Dans le laboratoire du loup
Cela fait plus de vingt ans que le loup est de retour en Suisse. Et le débat que sa présence suscite tant au niveau politique que médiatique ne semble pas près de se calmer. Mais s’il est facile de parler de ces animaux, connaître leur nombre et leurs déplacements est une autre affaire.
Difficile à observer, le loup est pratiquement impossible à capturer. Pour étudier la manière dont les populations évoluent, on doit se baser sur les traces que ces canidés laissent sur le terrain (poils, excréments, salive…) et les analyser génétiquement. Depuis plus de 15 ans, c’est la tâche à laquelle s’attelle patiemment Luca Fumagalli, directeur du Laboratoire de biologie de la conservation (LBCLien externe) de l’Université de Lausanne, sur mandat de l’Office fédéral de l’environnement (OFEVLien externe).
Chaque semaine, l’Institut KoraLien externe expédie depuis Berne les échantillons récoltés au laboratoire lausannois. La première question à laquelle Luca Fumagalli et ses assistants essayent de répondre est la suivante: l’ADN que l’on trouve dans ces échantillons est-il bien celui d’un loup? Dans l’affirmative, le labo pousse plus loin les analyses pour voir s’il a affaire à un individu déjà identifié précédemment. Les résultats sont ensuite communiqués à l’OFEV et aux cantons, qui les utilisent selon leurs besoins.
Mais combien sont-ils? Question difficile…
Les données obtenues ne permettent d’établir que de manière approximative le nombre minimum de loups sur le territoire helvétique. Et ceci pour plusieurs raisons.
Tout d’abord, les loups sont très mobiles, ils se déplacement rapidement tout au long de l’Arc alpin et rien ne garantit qu’un animal laisse de l’ADN ou que celui-ci soit repérable, par exemple sur une proie.
Deuxièmement, la collecte d’échantillons ne se fait pas systématiquement sur tout le territoire national. La majeure partie du matériel génétique analysé à Lausanne est récolté à la suite d’attaques sur des troupeaux. Les loups, qui se nourrissent exclusivement de leurs proies naturelles, ne sont donc que rarement repérés.
Et finalement, les analyses sont complexes et leur succès (en particulier pour établir un profil génétique individuel) dépend de la «qualité» de l’ADN récolté. Environ 40 à 45% des traces qui parviennent au labo sont attribuées au loup et parmi celles-ci, le 60% seulement permet de remonter à un individu particulier.

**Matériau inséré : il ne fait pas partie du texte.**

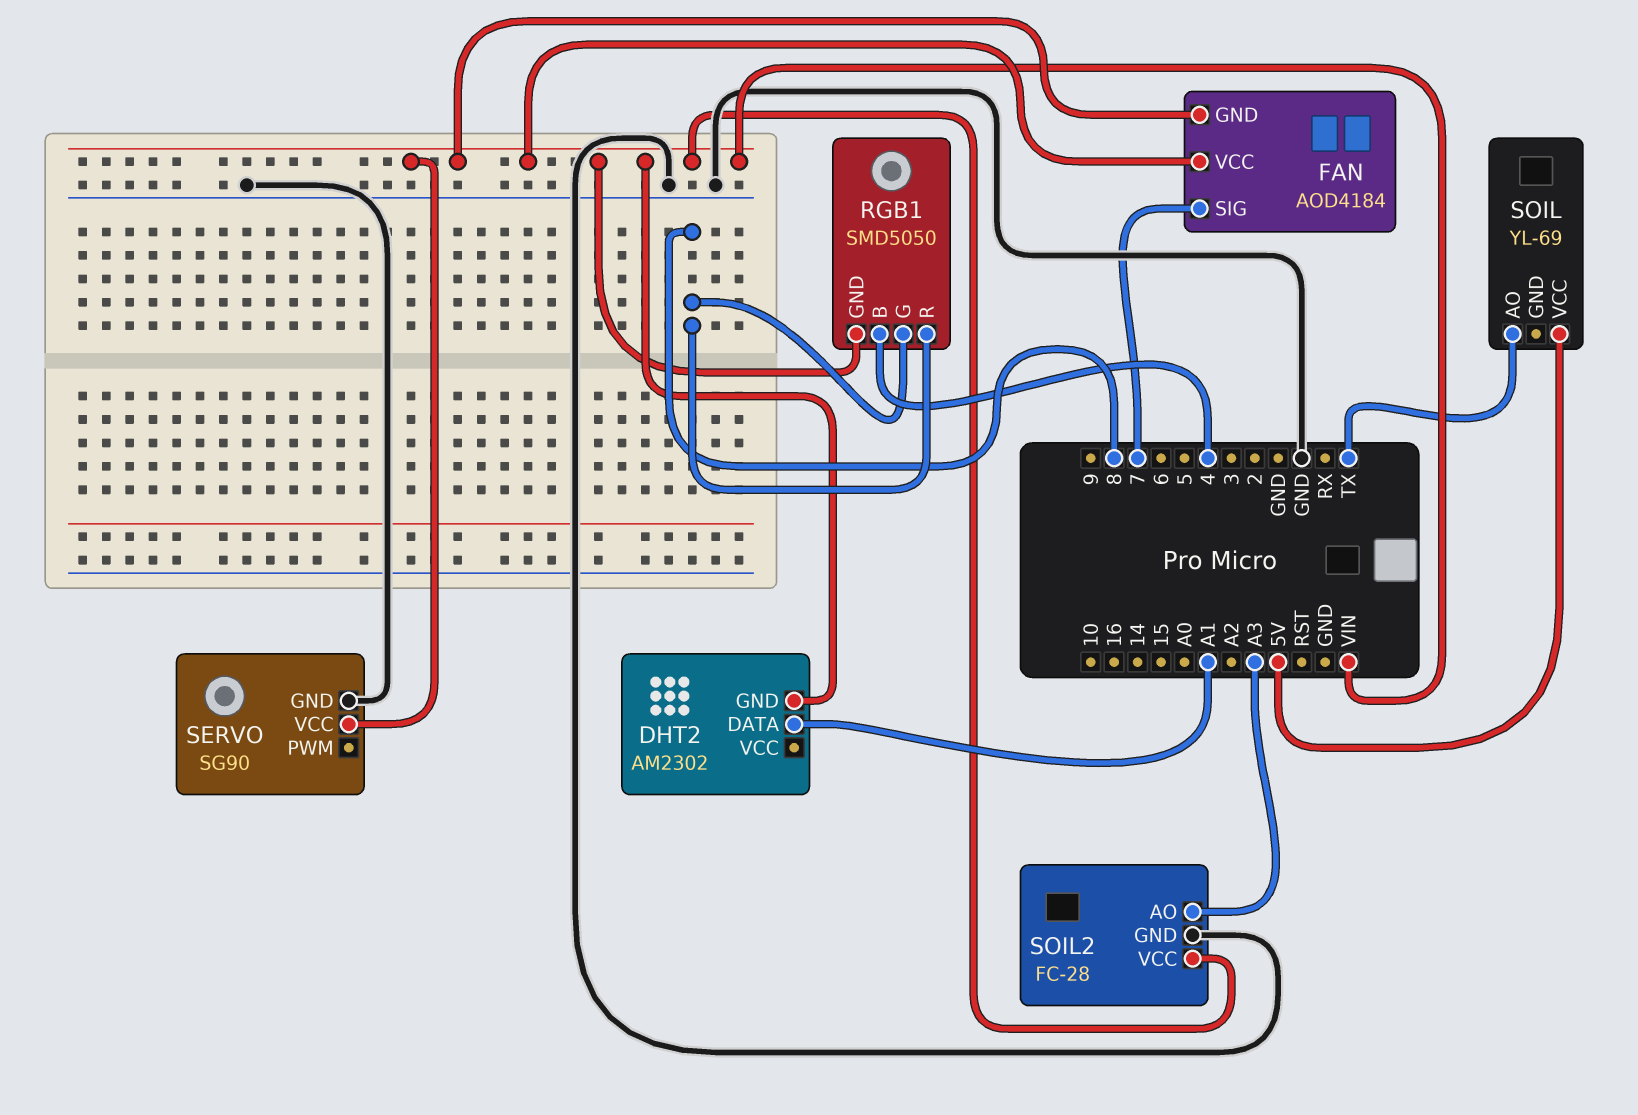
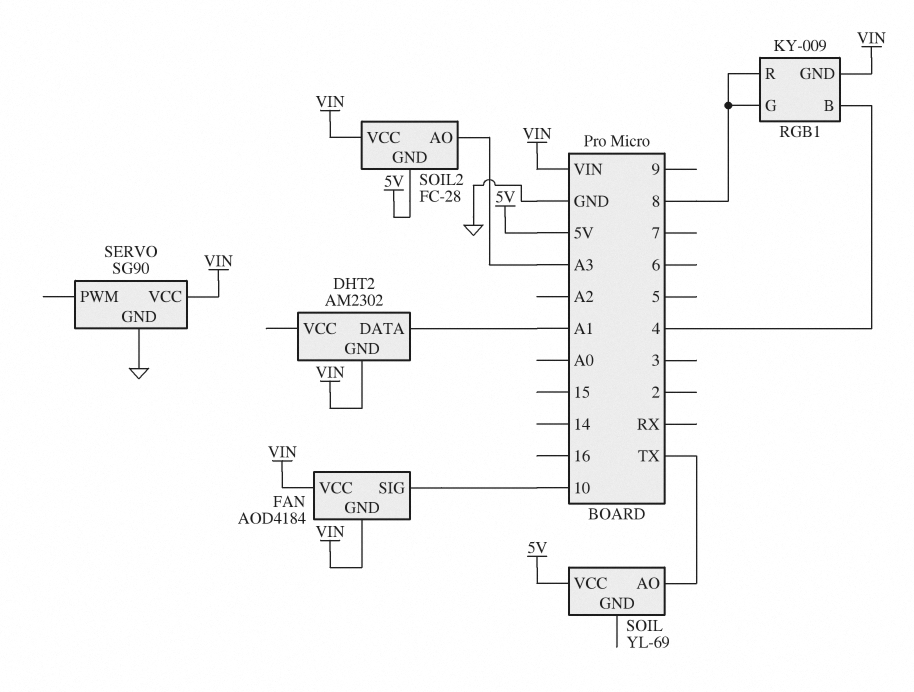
FAN pin SIG: 7 -> 10
RGB1: SMD5050 -> KY-009
SOIL2 pin GND: GND -> 5V

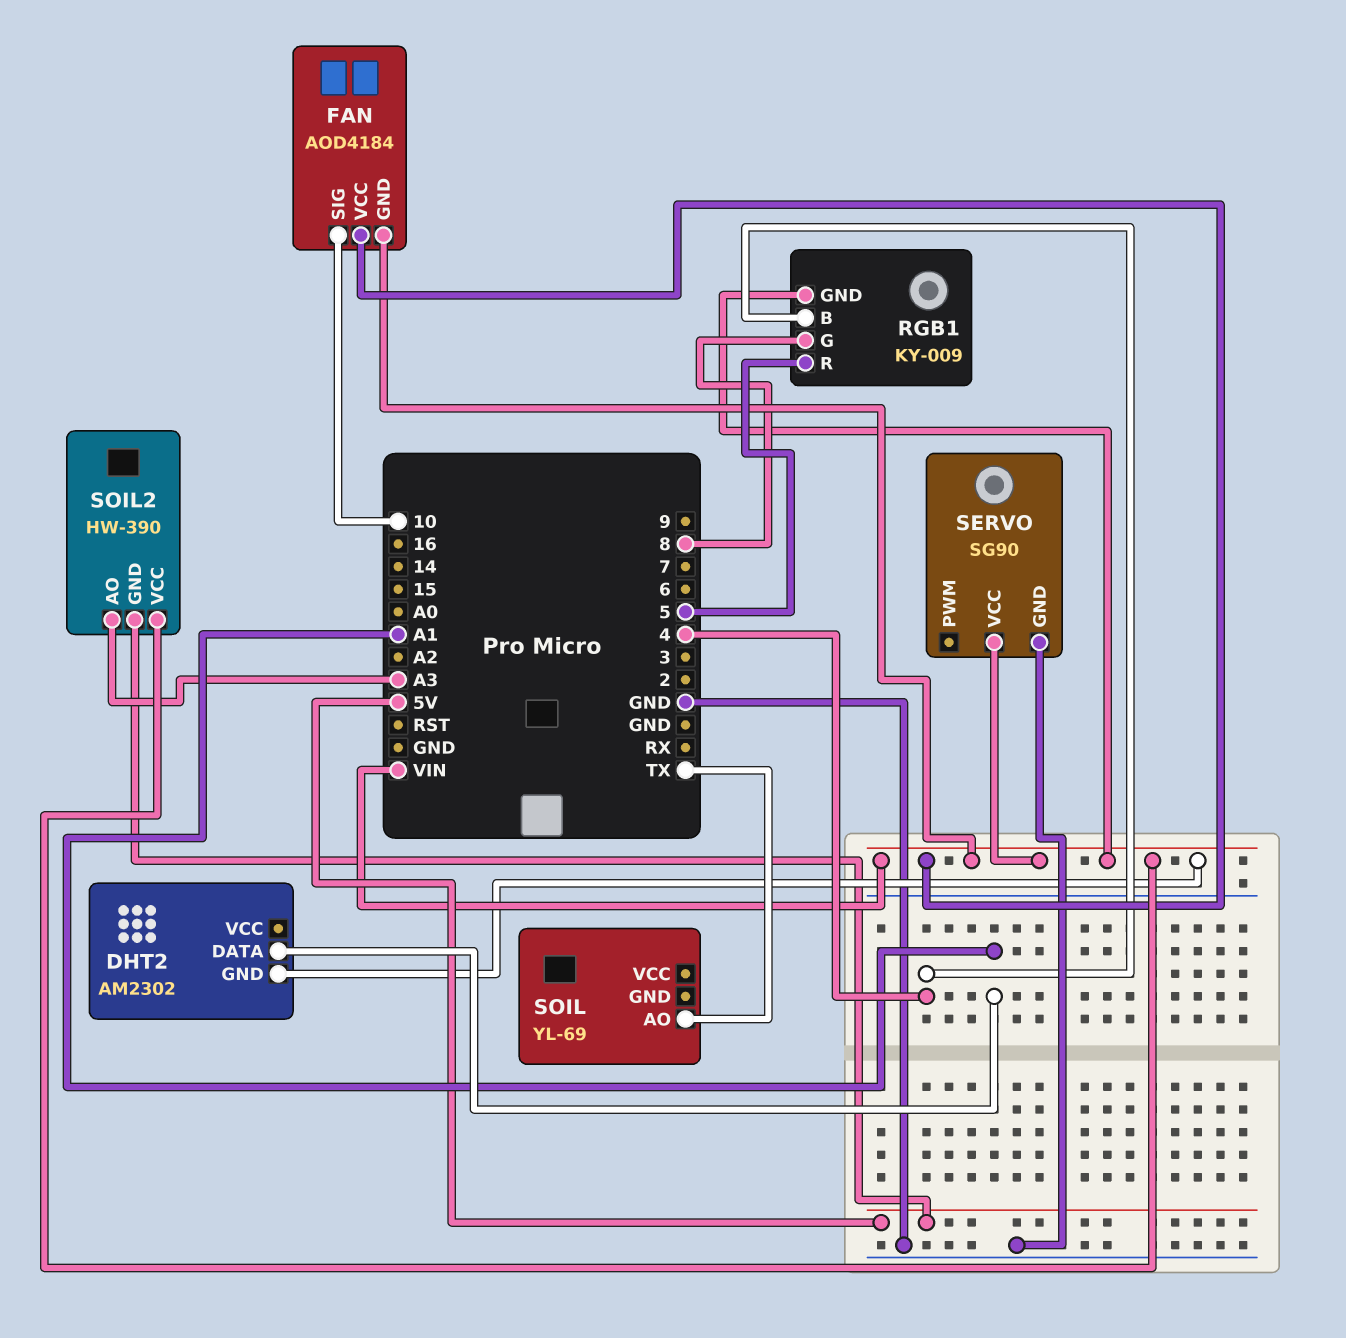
RGB1 pin R: 8 -> 5
SOIL pin VCC: 5V -> none
SOIL2: FC-28 -> HW-390

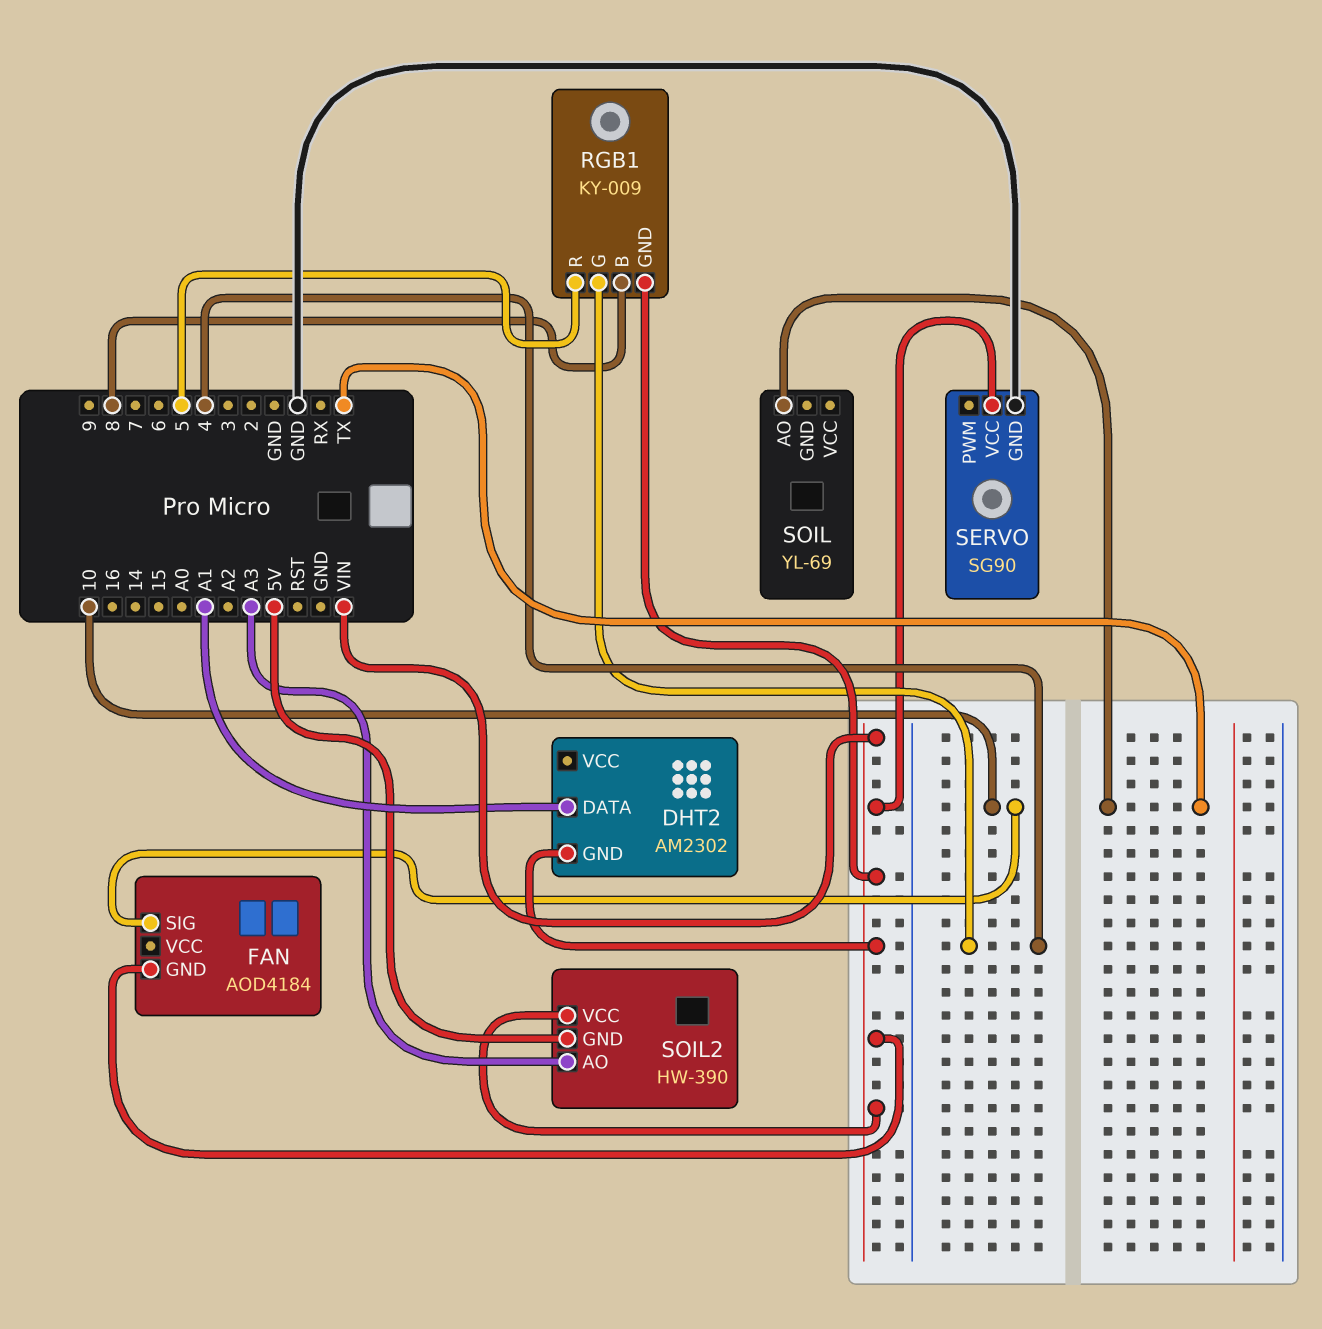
FAN pin VCC: VIN -> none
RGB1 pin B: 4 -> 8
RGB1 pin G: 8 -> 4

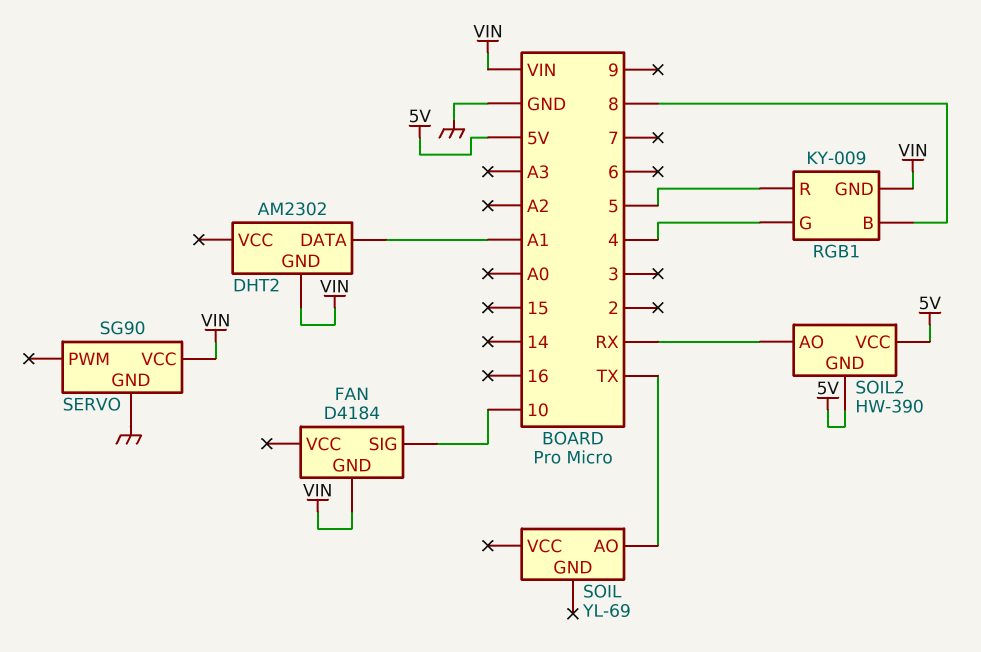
FAN: AOD4184 -> D4184
SOIL2 pin AO: A3 -> RX
SOIL2 pin VCC: VIN -> 5V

Depuis qu’il est actif, le LBC a pu ainsi identifier plus de 90 loups différents qui ont transité sur le territoire suisse.
Celui-ci, on l’a déjà vu?
D’autres laboratoires en France et en Italie font le même travail que celui de Luca Fumagalli, et ils sont en contact entre eux. Mais les méthodes d’analyse sont différentes et il est difficile de comparer les résultats pour savoir si un certain individu a déjà été repéré ailleurs.
«Pour des raisons politiques, économiques, de temps et de volonté, on ne s’est pas mis d’accord sur les protocoles de laboratoire à utiliser, regrette le scientifique. Après tout ce temps, nous aurions eu des données très intéressantes, qui auraient permis de pousser la recherche un peu plus loin».
Tous «italiens»
Les loups ont disparu d’Europe occidentale au courant des 19e et 20e siècles. Totalement? Non. De petites populations résiduelles ont survécu, par exemple en Italie, dans les Apennins méridionaux.
C’est de là qu’ils ont recommencé à se répandre dans les années 70. Une recolonisation naturelle, qui a vu les premiers individus arriver dans les Alpes françaises à la fin des années 80 et en Suisse au milieu des années 90.
En 2017, les loups sont présents sur l’ensemble de l’Arc alpin, mais ils possèdent tous la signature génétique des populations sauvages italiennes, marque de leur origine.